His face grew grave. “I thought I told you you must not go up the hill alone,” he chided. “It’s dangerous country.”
“Oh, but I wasn’t alone.” She paused, but his face gave no inkling of surprise. “Only I over-stayed my time and I was afraid I kept you waiting.”
“I wasn’t in the least inconvenienced,” he replied. “Shall we go down to your favourite seat now?”
She tripped to his side and they sauntered along the beach toward Amethyst Island.
It was quite beneath Louis Hammond to play the part of eavesdropper, though a curiosity akin to jealousy as to what the Big Boss of the Nannabijou Camps and Josephine Stone could have in common was fairly burning him up. He swung resolutely away in the opposite direction—for the camp.
His thoughts were in a mighty whirl.

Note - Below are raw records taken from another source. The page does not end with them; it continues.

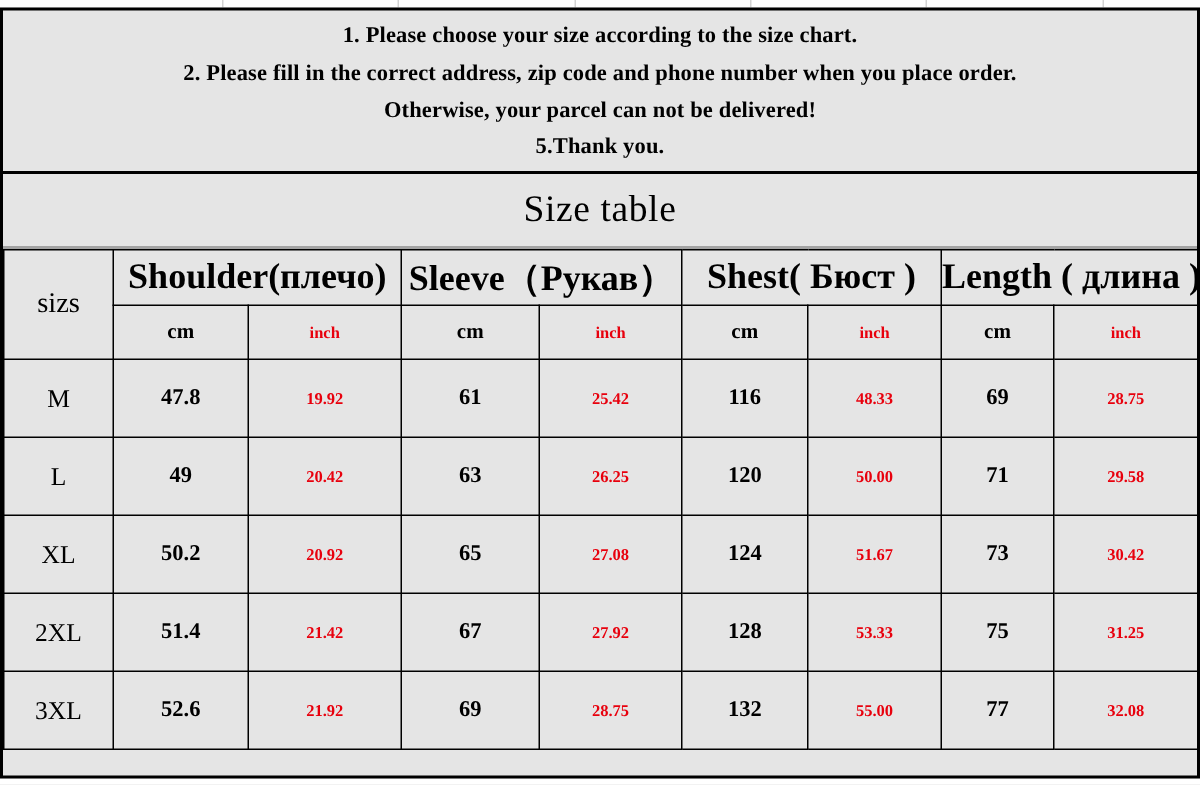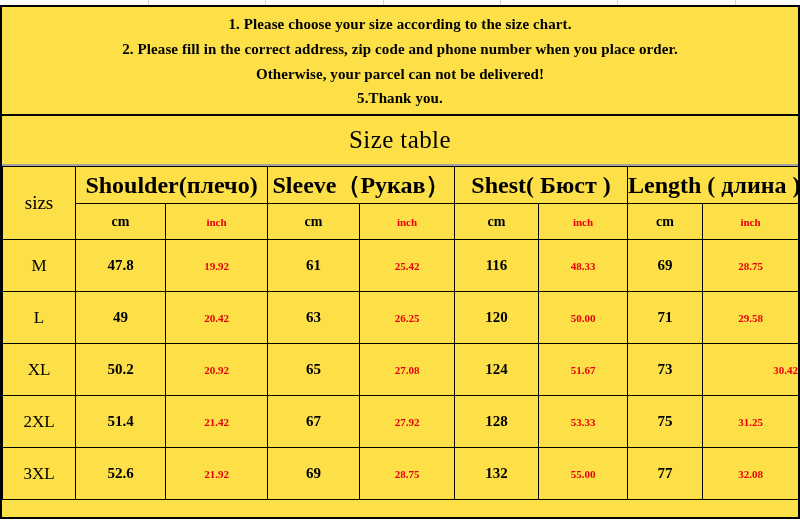--- a/index.html
+++ b/index.html
@@ -9,21 +9,21 @@
     color:#000000;
   }
   #page{position:relative;width:800px;height:523px;box-sizing:border-box;}
 
   
   .grid-strip{position:absolute;left:0;top:0;width:800px;height:5px;background:#ffffff;}
   .grid-strip i{position:absolute;top:0;width:1px;height:5px;background:#d3d3d3;display:block;}
 
   .frame{
     position:absolute;left:0;top:5px;width:800px;height:514px;
-    box-sizing:border-box;border:2px solid #000000;background:#fde047;
+    box-sizing:border-box;border:2px solid #000000;background:#e5e5e5;
   }
 
   
   .notes{
     box-sizing:border-box;width:100%;height:109px;
     border-bottom:2px solid #000000;
     display:flex;flex-direction:column;align-items:center;justify-content:center;
     padding-top:2px;
   }
   .notes p{
@@ -138,21 +138,21 @@
         </tr>
         <tr class="row-cell">
           <td class="sz">XL</td>
           <td class="cm">50.2</td>
           <td class="inch" style="color: rgb(232, 0, 13);">20.92</td>
           <td class="cm">65</td>
           <td class="inch" style="color: rgb(232, 0, 13);">27.08</td>
           <td class="cm">124</td>
           <td class="inch" style="color: rgb(232, 0, 13);">51.67</td>
           <td class="cm">73</td>
-          <td class="inch" style="color: rgb(232, 0, 13); text-align: right;">30.42</td>
+          <td class="inch" style="color: rgb(232, 0, 13);">30.42</td>
         </tr>
         <tr class="row-cell">
           <td class="sz">2XL</td>
           <td class="cm">51.4</td>
           <td class="inch" style="color: rgb(232, 0, 13);">21.42</td>
           <td class="cm">67</td>
           <td class="inch" style="color: rgb(232, 0, 13);">27.92</td>
           <td class="cm">128</td>
           <td class="inch" style="color: rgb(232, 0, 13);">53.33</td>
           <td class="cm">75</td>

But withal they were pleasant thoughts—deliriously pleasant.
He had held in his arms Josephine Stone, she whom he had dreamed of so long as the Girl with the High-arched Eyebrows—had kissed her—yes, had been kissed by her in return. Hammond was astounded over his own enterprise as a lover.
When such a woman suffered a man to kiss her on the mouth, he swore to himself, she must—must hold him in a regard higher than any other man. It therefore did not matter about Acey Smith.
Such a woman he could trust!
But had Hammond been a witness to what took place on the beach after he left he assuredly would not have been so easy of mind. He might have been turned white-hot with jealousy.
Or, being the sound philosopher that he was, in spite of his youth, he might have reasoned that under stress of certain circumstances the best of women will do strange things.